Large Language Model (LLM): A deep learning model trained on massive text corpora (i.e., an extremely large collection of written text) to understand and generate natural language.
M
ML (Machine Learning): A subset of AI focused on training algorithms to learn from datasets and provide useful feedback to improve performance, without being explicitly programmed to do so.
Model: A mathematical system or algorithm trained to recognize patterns in data and use those recognized patterns to make predictions or generate new content.
Model Drift: Degradation of an AI model’s performance over time due to changing data patterns.

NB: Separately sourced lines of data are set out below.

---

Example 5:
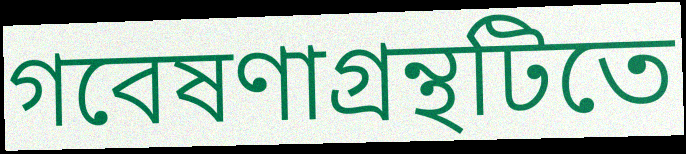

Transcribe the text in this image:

গবেষণাগ্রন্থটিতেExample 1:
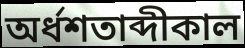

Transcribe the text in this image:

অর্ধশতাব্দীকাল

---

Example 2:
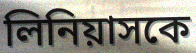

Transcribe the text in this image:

লিনিয়াসকে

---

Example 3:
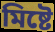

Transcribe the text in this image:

মিষ্টে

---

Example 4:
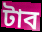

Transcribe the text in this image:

টাব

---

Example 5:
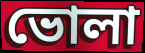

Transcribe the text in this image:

ভোলা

Multimodal Model: A multimodal model is an AI model capable of processing and generating multiple types of input/output — such as text, images, audio, and video. Multimodal tools (e.g., GPT-4o with vision) can, for example, describe an image and generate captions or code from a diagram.
N
Natural Language Processing (NLP): A field of AI focused on enabling machines to understand and generate human language (text or speech).
O
Overfitting: The name given to a situation in which an AI model learns the training data too well—including noise or irrelevant patterns—and therefore performs poorly on new data.
P
Prescriptive Analytics: Use of technology to analyze data for factors such as past and present performance and different scenarios to help organizations make better strategic decisions.

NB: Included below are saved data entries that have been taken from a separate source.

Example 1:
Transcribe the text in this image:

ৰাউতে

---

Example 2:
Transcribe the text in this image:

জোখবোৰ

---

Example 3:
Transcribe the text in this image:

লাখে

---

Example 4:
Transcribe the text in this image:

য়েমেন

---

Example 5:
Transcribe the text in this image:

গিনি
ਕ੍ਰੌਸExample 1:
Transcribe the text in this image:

Prompt: Input that a user provides to an AI generative model to get certain types of output.
Prompt Engineering: The practice of designing effective inputs to guide the output of generative models like GPT.
Q
R
RAG (Retrieval-Augmented Generation): RAG is a method that combines a language model with external sources added by the user, such as documents, PDFs, or other materials. While language models can generate clear and human-like responses, they don’t automatically have access to this added content. RAG retrieves relevant information from those sources, allowing the model to give more accurate and grounded answers.
Regression: In AI, a regression model is trained on data in which inputs and outputs are known, to enable the model to predict outputs for new, previously unseen inputs.
Reinforcement Learning: A type of AI/ML where agents learn optimal behavior through rewards and penalties in an environment. Reinforcement learning is commonly used in robotics and modern video games.
S
Structured data: Data that is defined, formatted and searchable, e.g. data arranged into rows and columns.
Supervised Learning: An AI approach in which you train the model on labeled input-output pairs. One example would be training an AI model to scan email text (input) and provide a classification (output), so that it would correctly classify an email supposedly from the IRS that says, “click this link to pay your tax penalty immediately!” as phishing.
T
Token: In NLP, a basic unit of text (a word, a part of a word, or character) processed by a model.
Training: The process of feeding data into an AI model so it can learn relationships and patterns and provide useful output when given new data.
Transfer Learning: Reusing a pretrained model on a new, related task (e.g., adapting a model trained on general text to legal documents).
Transparency: Another term for explainability or interpretability (see explainability and interpretability),
Turing test: A test created by computer scientist Alan Turing to determine whether a machine or artificial intelligence can demonstrate intelligence comparable to that of humans, especially in language and behavior. Generally, a human evaluator assesses a conversation between a human and AI, and if the evaluator can’t distinguish which is which, the AI has passed the Turing test.
U
Unsupervised Learning: An ML approach where the model tries to find patterns or groupings in unlabeled data.
V
Validation Set: A portion of the dataset used to evaluate a model’s performance during training.